THE RAPIDLY rising cost of health care, President Obama has said, is "a threat to our economy" and "a ticking time bomb for the federal budget." So a critical test of the health reform proposals lumbering through Congress is whether they defuse that bomb. The answer, so far, is no. That was the message, more tactfully delivered, of a letter budget director Peter Orszag sent to the chairs of three House committees that released a "discussion draft" of legislation last month.
Controlling cost is a different question from the also crucial matter of how to pay to cover millions of uninsured Americans. Most of those pay-fors -- whether tax changes or spending cuts -- would not change the upward trajectory of health costs. As Mr. Orszag put it, "Adopting a deficit-neutral health reform that expands coverage . . . is not enough, because it would perpetuate a system in which best practices are far from universal and costs are too high."

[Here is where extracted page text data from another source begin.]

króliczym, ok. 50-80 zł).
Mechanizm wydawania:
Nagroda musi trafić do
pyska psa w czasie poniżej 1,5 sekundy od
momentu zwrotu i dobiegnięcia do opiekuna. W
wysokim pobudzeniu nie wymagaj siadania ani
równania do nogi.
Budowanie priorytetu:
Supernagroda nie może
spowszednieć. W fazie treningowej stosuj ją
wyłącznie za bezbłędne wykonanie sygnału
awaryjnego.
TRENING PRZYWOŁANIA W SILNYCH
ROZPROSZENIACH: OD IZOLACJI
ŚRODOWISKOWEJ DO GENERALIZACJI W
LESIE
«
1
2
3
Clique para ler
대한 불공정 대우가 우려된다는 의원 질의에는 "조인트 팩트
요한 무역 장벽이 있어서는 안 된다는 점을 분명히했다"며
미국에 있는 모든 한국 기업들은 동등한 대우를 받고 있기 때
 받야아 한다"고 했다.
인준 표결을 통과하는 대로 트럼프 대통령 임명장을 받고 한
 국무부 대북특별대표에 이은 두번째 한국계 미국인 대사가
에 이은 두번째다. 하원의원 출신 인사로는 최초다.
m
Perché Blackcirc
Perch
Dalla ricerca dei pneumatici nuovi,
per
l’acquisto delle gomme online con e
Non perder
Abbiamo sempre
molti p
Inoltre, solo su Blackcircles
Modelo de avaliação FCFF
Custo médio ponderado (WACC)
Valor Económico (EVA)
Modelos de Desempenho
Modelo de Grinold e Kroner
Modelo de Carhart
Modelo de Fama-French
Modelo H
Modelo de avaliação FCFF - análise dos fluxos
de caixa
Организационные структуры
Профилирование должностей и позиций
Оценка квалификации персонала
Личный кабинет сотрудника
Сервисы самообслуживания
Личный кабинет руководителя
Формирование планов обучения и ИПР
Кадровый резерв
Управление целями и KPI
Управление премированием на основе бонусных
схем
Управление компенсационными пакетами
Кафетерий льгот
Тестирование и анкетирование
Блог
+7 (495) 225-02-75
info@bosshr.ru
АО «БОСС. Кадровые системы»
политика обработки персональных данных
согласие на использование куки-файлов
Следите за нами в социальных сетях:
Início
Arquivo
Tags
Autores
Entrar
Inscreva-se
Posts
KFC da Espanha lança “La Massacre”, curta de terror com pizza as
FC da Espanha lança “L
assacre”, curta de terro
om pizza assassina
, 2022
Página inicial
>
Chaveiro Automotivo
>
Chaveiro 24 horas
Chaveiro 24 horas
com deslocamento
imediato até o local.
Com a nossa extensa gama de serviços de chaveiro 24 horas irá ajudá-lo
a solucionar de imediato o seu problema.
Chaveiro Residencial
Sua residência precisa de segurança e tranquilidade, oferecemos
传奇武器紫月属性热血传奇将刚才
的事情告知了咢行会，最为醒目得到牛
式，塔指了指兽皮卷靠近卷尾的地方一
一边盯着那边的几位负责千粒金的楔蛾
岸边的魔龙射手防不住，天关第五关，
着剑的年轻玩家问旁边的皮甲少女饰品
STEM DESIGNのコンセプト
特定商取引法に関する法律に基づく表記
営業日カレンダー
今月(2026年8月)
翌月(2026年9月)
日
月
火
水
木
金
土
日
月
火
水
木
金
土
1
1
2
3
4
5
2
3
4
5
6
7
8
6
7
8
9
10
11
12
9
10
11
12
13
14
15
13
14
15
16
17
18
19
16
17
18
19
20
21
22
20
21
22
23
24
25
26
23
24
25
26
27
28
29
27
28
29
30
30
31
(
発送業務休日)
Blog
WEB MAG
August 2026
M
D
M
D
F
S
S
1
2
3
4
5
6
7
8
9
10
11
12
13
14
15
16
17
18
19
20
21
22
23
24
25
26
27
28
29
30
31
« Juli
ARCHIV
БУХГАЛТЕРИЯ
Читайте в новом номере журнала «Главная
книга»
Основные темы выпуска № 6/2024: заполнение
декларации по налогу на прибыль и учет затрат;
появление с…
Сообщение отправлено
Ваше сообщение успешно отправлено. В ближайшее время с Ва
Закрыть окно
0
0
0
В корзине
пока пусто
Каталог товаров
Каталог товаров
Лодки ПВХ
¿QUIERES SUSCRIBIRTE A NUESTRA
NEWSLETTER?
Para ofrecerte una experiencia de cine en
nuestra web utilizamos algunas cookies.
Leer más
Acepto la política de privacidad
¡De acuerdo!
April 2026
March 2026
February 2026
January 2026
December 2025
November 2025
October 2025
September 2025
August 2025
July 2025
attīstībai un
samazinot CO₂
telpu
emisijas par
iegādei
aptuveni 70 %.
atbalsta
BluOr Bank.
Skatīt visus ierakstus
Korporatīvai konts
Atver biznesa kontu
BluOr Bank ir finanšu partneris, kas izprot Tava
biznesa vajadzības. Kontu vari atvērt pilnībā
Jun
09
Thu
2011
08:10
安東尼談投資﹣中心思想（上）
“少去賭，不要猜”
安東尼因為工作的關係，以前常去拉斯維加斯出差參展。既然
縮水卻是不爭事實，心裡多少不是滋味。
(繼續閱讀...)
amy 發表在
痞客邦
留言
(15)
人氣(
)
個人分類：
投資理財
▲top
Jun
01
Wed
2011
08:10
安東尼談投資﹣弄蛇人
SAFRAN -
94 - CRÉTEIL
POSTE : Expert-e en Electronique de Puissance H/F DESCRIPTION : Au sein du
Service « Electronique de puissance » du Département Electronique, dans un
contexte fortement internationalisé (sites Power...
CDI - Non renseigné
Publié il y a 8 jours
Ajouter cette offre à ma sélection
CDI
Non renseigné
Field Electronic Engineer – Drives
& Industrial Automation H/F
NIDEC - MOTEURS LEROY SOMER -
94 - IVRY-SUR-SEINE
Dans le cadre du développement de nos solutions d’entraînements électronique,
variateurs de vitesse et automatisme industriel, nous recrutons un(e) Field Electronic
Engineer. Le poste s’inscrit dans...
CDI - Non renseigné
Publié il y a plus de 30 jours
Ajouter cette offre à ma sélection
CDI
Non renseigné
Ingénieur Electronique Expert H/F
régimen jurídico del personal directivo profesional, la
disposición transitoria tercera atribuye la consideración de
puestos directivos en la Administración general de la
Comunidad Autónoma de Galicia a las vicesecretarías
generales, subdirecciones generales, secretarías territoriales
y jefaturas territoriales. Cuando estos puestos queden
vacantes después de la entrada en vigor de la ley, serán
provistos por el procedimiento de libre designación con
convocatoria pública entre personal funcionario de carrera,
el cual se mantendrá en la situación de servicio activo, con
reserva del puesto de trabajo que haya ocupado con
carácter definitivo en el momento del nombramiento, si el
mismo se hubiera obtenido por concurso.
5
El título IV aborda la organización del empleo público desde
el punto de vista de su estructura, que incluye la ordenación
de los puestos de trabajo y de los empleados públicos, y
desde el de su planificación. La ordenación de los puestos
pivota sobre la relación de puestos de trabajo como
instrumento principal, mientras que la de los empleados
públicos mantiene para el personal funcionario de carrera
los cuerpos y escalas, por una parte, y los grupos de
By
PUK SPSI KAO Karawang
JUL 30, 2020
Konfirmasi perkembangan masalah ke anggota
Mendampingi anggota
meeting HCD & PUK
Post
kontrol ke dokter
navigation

What would it take to fix that system? No one knows for certain, and any savings would take time to materialize, which is why the Congressional Budget Office appropriately declines to "score" the changes as cost-saving; in fact, some would cost money at first. But it would be crazy to squander this opportunity to bring costs under control.
Two potential changes would require Congress to cede some control over Medicare, which may explain why they are not part of the House measure. Draining the politics out of Medicare payment policies could help create a more rational system. And because of the program's size, the way it pays for health care has implications for the whole system.
Currently, doctors are paid for each office visit and every test, encouraging quantity of care over quality. Paying them, and hospitals, to manage the overall health of a patient might encourage more cooperation, lower costs and improve outcomes. Rather than have Medicare recipients bouncing among various specialists, it also makes sense to have a primary care physician, working with a team, responsible for overseeing treatment -- and compensated in part based on whether that is accomplished in a cost-effective way. The House takes baby steps in these directions, but it should give Medicare the flexibility to try them on a broader scale.
As the Obama administration has suggested, it also would make sense to bolster the power of the Medicare Payment Advisory Commission (MedPAC). Every year, MedPAC submits recommendations to Congress to cut costs and improve care, and most of these -- the most politically sensitive, anyway -- are ignored. Turning MedPAC into something like a base-closure commission, with recommendations subject to an up-or-down congressional vote, would be another step toward controlling costs.
Fortuitously, the most sensible way to pay for expanded coverage -- taxing employer-provided health insurance -- also would help control costs. Taxing wages but not health insurance encourages more generous insurance benefits. Costs go up because there is more demand for services. It's mind-boggling that lawmakers continue to resist tapping this ready source of financing -- and doing good at the same time.
Finally, changes in the current, irrational system of medical malpractice litigation might help lower costs. The evidence that costs are driven up by doctors practicing defensive medicine to protect themselves from lawsuits is scant. But higher malpractice premiums are passed on to consumers. Steps to reduce the prevalence of medical errors and to lower the cost of adjudicating claims -- perhaps by finding ways to screen out frivolous claims -- could also help bend the current dangerous trajectory of health-care costs.